My state is conservative, but,
somehow, it imbued me with the liberal and humanitarian values I hold today. I
didn’t learn them elsewhere. They came from home and school. When we were
taught that “All men are created equal”, I took it quite literally. As for the
Constitution, that most sacred of secular documents, I believed it too – lock,
stock and barrel. I was either naive, blind or simply did not accept the
restrictions many of my fellow Oklahomans seemed to put on those things. It
didn’t cross my mind that you could interpret things any other way. Of course,
Martin Luther King and his allies were seeking justice. If rights were being
denied, that had to be fixed. It was unconstitutional. It went against the
spirit of why our country was founded. I still believe that, even if I am
somewhat more cynical today about how evenly those guarantees are applied.
Do I get frustrated with many of my
fellow Okies’ bigotry, intolerance and narrow mindedness? Hell, yes! Sometimes
I get down right angry – and then something like the May 20 tornado happens. We
put those differences aside and become what we are supposed to be: brothers and
sisters. That is what we are seeing now. We saw it after the bombing of the Murrah Building
on April 19, 1995 and after the May 3, 1999 tornado in Moore . We will see it again and again. At the
worst of times, we become the best we are capable of being. It’s that simple.

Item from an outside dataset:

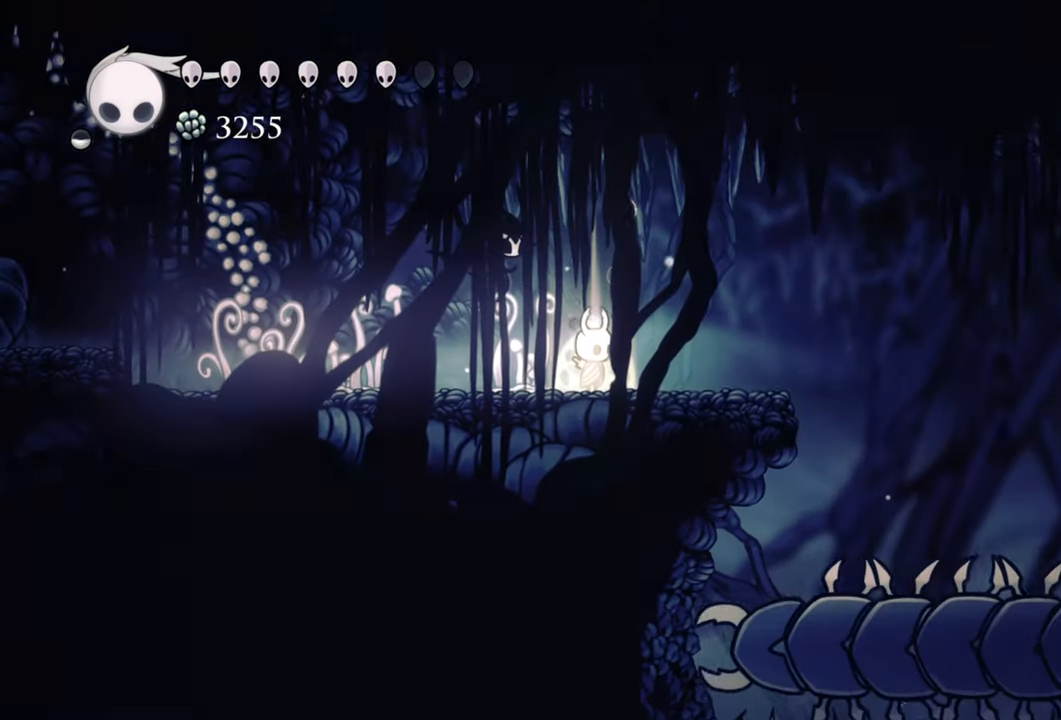
{"buttons": ["R2", "DPAD_DOWN", "DPAD_RIGHT"], "events": [[240, "DPAD_RIGHT", "down"], [340, "R2", "down"], [420, "DPAD_DOWN", "down"]]}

It is who we are. It is what we do.
I love my state. I could go on and
on in this vein, reminiscing, telling stories – most of which would be true
because I don’t need to embellish them to tell you about Oklahoma . I love my state for what it is,
warts and all. We have everything from mountains to plains, from swampland to
desert. We have virtually any type of weather that you could ever want, and a
lot that you wouldn’t. Sometimes we even have it all in the same day. Our
summers are blistering, our winters are frigid. When it rains, it often floods
and, when it doesn’t, things dry up and die. We have wild fires and
thunderstorms, hail the size of baseballs or larger, ice storms that stop
everything. And we have tornadoes.
We are used to adversity. We
weren’t the best and brightest when we originally came to populate our state.

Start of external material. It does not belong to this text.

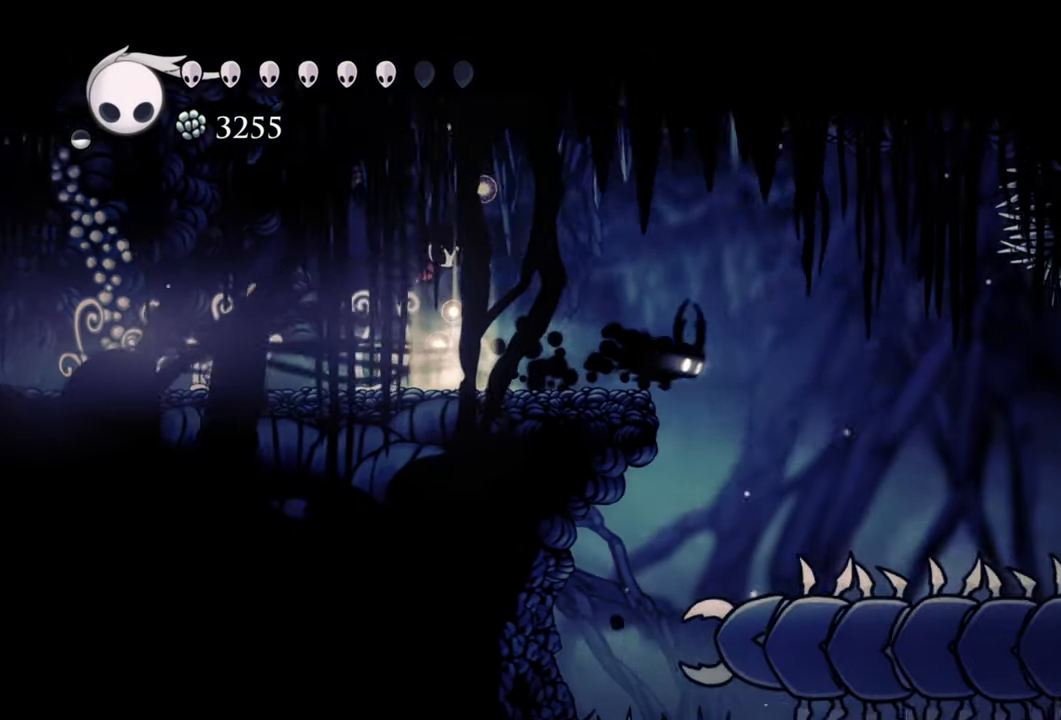
{"buttons": ["DPAD_DOWN", "DPAD_RIGHT"], "events": [[180, "R2", "up"], [340, "X", "down"], [500, "X", "up"]]}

We were outcasts, the disinherited, the dispossessed: tribes expelled from
their homelands, followed by settlers who had nothing to start with. We had to
learn to live and prosper in a land that many people considered uninhabitable.
That’s why they gave it too us. Our
original settlers – Indians, Black and Whites – had a hardscrabble existence.
They had to be stubborn, doggedly persistent to survive – and they passed that
on to us. Sometimes it is not such a good thing, but this week we have been
reminded that, at times, it is absolutely necessary.
Just to finish the thought begun
above, there is an apocryphal story about our panhandle being offered to other
states that refused it, so we were stuck with it. I don’t know if the story is
true, but I do know that the Panhandle has a singular beauty, unlike anywhere
else I’ve ever been. It is solitude at its peak - a solitude so breathtaking
that it makes you realize how insignificant we are in the universe, how man is
a small speck of nothing. It is a place where, to quote Scott Momaday, “Your
imagination comes to life, and this, you think, is
where Creation was begun”. Momaday
spoke for many of us when he wrote that. He, too, is an Okie. He was writing
about his – and our – home.
You can take this boy out of Oklahoma , but you can’t take Oklahoma out of this boy.